NHC Foods Ltd has converted FCCBs into 10.42 crore equity shares, increasing its paid-up capital to ₹76.19 crore. This reduces debt but dilutes existing shareholder stakes.
NHC Foods Converts FCCBs into Equity
NHC Foods Ltd has successfully converted 11 Foreign Currency Convertible Bonds (FCCBs) into 10,41,77,040 equity shares. The conversion raises the company's paid-up capital to ₹76.19 crore.
Reader Takeaway: Debt reduced via equity issuance; EPS dilution is a key concern.
What just happened
NHC Foods Ltd has completed the allotment of 10.42 crore equity shares. This follows the conversion of 11 Unsecured Foreign Currency Convertible Bonds (FCCBs), each with a principal value of USD 1,00,000. The shares, with a face value of ₹1 each, were issued to M/s. Global Focus Fund.
The company's board of directors approved this allotment on June 24, 2026. This corporate action has increased the company's total paid-up equity share capital to ₹76,19,27,040, or ₹76.19 crore.
Why this matters
This conversion signifies a de-leveraging of the company's balance sheet. By converting debt into equity, NHC Foods reduces its interest-bearing debt obligations. However, the issuance of new shares leads to a dilution of ownership for existing shareholders and will impact the earnings per share (EPS) calculation.
The backstory
NHC Foods previously had 259 FCCBs outstanding, each valued at USD 1,00,000, listed on the Afrinex Exchange.

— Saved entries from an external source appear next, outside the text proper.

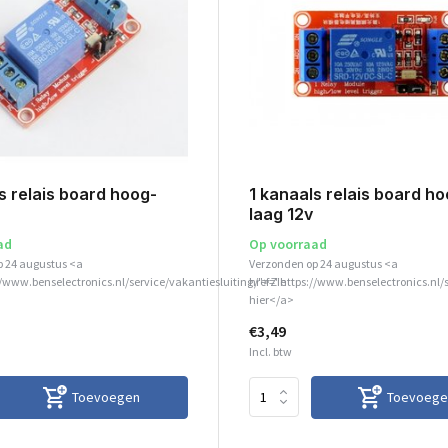
s relais board hoog-
1 kanaals relais board h
laag 12v
ad
Op voorraad
p 24 augustus <a
Verzonden op 24 augustus <a
//www.benselectronics.nl/service/vakantiesluiting/">Zie
href="https://www.benselectronics.nl/
hier</a>
€3,49
Incl. btw
Toevoegen
Toevoege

This event represents a partial conversion of that outstanding debt.
What changes now
The company's debt liability has decreased, potentially lowering finance costs. Simultaneously, the total number of outstanding equity shares has increased, affecting ownership percentages and EPS.
Risks to watch
Investors should monitor the impact of share dilution on EPS. The company's ability to maintain growth momentum with a larger equity base is crucial.
Peer comparison
Not specified in the filing.
Context metrics (time-bound)
- Shares Allotted: 10.42 crore equity shares.
- New Paid-up Capital: ₹76.19 crore.
- Remaining FCCBs: 259.
What to track next
Investors should track future financial results to assess the net impact of reduced debt servicing costs versus the dilution effect on earnings per share.